Scheme 1. Cartoons showing the arrangement of VSG dimers shielding the GPI-PLC at 37°C and allowing access to the GPI-PLC at 0°C as well as the cross-sectional relationships between the GPI-PLC and other surrounding structures.
Panel A. Cartoon of the arrangement of VSG dimers (red & blue) on the outer leaflet of the plasma membrane of bloodstream form trypanosomes after mild cross-linking (black bars) of proteins by brief fixation (10 min) at either 37°C or 0°C. Subsequent access to the VSG is shown by the position of attached IgG anti-VSG (grey, mauve and turquoise) and access to a partially buried protein, such as the GPI-PLC (mauve), is shown by the position of attached or excluded IgG anti-GPI-PLC (yellow, green and grey).

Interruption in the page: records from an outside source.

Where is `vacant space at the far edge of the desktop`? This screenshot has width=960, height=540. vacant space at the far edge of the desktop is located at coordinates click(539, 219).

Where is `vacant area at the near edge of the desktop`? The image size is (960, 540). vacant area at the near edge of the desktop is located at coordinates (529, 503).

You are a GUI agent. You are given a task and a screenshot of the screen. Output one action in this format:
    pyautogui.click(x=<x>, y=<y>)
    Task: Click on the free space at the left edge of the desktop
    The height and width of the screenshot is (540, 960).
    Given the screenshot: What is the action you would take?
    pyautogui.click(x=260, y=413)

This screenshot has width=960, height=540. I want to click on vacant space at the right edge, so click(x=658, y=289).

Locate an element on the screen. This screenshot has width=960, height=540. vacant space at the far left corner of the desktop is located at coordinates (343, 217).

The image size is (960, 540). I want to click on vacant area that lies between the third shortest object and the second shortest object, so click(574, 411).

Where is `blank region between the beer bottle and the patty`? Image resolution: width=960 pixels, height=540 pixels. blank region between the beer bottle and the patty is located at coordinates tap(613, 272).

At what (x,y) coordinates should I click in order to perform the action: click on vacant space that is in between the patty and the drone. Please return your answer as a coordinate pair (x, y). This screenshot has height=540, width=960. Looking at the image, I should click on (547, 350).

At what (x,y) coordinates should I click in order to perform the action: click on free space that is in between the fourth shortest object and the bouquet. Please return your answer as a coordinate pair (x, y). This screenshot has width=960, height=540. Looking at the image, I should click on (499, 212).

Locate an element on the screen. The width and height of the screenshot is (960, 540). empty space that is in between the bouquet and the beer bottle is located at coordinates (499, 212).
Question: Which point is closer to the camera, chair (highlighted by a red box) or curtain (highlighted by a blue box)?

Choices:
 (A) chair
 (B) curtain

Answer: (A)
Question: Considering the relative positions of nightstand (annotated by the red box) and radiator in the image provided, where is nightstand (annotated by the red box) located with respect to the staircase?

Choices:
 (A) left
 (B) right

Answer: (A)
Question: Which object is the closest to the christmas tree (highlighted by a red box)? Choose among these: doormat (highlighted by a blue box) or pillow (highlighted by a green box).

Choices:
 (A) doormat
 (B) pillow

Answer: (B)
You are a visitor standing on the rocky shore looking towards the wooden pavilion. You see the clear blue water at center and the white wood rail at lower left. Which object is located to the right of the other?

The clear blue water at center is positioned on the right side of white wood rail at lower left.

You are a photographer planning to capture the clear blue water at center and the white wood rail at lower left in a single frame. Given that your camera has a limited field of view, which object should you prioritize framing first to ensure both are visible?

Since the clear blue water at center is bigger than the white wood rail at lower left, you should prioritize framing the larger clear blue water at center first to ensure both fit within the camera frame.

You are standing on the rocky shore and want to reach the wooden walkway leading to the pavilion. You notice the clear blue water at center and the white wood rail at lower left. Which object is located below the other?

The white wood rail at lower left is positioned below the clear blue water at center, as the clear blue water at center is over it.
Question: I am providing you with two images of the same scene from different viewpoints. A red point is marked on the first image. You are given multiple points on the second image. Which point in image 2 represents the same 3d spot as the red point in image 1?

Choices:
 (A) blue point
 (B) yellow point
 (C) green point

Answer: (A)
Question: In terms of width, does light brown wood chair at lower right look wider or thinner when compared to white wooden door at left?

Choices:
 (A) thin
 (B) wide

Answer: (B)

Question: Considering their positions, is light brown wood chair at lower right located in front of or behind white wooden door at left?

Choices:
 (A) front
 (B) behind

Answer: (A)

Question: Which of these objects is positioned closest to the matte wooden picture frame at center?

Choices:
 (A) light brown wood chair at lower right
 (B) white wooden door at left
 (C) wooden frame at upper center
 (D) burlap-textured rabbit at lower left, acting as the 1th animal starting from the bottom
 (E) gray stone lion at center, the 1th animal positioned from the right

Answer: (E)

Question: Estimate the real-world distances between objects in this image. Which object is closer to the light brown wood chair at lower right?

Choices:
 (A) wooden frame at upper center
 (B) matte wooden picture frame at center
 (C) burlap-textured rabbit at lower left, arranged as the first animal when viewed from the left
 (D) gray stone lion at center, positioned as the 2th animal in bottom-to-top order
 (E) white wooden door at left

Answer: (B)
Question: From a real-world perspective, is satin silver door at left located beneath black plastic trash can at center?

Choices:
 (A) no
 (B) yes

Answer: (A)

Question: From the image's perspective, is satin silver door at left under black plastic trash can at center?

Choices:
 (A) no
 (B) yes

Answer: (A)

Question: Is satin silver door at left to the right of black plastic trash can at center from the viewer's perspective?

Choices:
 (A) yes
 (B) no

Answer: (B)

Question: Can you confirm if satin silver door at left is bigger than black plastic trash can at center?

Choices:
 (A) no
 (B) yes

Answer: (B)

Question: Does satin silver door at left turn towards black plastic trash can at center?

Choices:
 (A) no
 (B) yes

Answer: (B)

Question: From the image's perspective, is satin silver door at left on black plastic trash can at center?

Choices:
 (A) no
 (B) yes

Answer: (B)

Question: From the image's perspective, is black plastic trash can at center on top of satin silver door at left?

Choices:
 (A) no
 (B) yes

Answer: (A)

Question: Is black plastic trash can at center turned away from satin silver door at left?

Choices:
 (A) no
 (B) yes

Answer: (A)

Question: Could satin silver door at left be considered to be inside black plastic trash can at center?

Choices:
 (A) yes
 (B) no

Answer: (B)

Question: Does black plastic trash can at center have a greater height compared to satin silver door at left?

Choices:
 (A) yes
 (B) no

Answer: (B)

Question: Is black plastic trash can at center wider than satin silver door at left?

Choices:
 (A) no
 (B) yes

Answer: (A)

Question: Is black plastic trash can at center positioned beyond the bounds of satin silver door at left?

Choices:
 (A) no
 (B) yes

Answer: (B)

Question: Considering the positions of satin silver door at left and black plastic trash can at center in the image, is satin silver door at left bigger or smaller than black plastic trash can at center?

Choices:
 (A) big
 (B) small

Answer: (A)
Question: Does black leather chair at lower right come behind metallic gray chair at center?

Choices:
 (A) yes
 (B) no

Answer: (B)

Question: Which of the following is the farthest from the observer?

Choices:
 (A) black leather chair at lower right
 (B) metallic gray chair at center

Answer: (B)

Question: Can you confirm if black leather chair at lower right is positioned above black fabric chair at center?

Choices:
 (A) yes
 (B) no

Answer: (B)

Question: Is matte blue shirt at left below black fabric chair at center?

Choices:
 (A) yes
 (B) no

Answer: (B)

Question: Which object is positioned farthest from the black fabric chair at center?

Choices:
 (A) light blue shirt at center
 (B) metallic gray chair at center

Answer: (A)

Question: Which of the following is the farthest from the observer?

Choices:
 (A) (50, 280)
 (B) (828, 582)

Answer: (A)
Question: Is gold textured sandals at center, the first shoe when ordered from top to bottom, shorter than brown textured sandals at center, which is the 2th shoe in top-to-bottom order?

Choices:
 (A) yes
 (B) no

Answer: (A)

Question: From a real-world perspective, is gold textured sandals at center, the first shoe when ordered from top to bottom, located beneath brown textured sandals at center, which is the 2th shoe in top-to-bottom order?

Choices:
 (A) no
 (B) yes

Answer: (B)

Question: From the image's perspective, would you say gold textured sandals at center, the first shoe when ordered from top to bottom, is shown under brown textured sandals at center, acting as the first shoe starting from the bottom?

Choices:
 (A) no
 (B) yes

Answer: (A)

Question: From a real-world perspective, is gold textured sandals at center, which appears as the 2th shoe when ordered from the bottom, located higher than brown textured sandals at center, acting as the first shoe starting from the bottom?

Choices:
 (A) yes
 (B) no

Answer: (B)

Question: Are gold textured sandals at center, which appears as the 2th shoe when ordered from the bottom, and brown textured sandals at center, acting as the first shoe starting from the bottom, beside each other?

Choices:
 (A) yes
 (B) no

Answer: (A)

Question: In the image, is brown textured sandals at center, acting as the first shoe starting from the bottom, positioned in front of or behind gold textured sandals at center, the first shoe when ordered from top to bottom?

Panel B. Cartoon of a cross section through the cell body and flagellar compartment showing the relationships between the GPI-PLC and the flagellar attachment zone together with associated structures, including the ACPSMT, axonemal central pair single mictotubule; APMTD, axonemal peripheral microtubule doublet; DMT, diminished microtubule [29]; ER, loop of endoplasmic reticulum contacting the four constant microtubules within the flagellar attachment zone; FAZDB, flagellar attachment zone dense body; GPI-PLC (magenta), the glycosylphospatidyl-inositol phospholipase C; N, nucleus covered by inner and outer nuclear membranes; PMT, pellicular microtubule; PFR, paraflagellar rod; SCAC, surface coat covering the plasma membrane of the flagellar compartment; SCBC, surface coat covering the plasma membrane of the cell body compartment; TMF, one of the transmembrane fibrils connecting the paraflagellar rod to the flagellar attachment zone dense body.